I believe the bulk of the new investments overseas will be targeted at the IT side of things, because that's where we are weak in. I also believe that Azman and his team will need to work much closer with the people from BI Walden (highly successful venture capitalists in the US and Asia, and they have some highly astute professionals at the top of their company) for link up work. K has a 34.09% stake in BI Walden Ventures Ketiga.

So, the report card for Khazanah - before Azman was appointed: C-. The period under Azman Mokhtar: B+.

1 comment:

Rohan_888 said...

Should a country actually hold shares in companies?

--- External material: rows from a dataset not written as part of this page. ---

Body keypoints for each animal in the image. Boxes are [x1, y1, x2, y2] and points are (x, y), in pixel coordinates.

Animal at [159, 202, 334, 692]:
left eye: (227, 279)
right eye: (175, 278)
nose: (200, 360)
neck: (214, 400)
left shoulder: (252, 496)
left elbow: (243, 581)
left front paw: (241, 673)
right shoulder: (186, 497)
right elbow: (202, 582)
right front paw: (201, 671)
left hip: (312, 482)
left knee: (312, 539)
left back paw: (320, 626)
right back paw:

You mention Temasek as an example, but I think there are dozens of countries who do not own any shares in any (local or foreign) companies or only limited (for instance only the natural resources industries like oil and gas exploration). I think that the Singaporean example is both positive and negative. Most initiatives seem to come from the government holdings, not from private investors/inventors etc., not sure if that is so healthy for the future.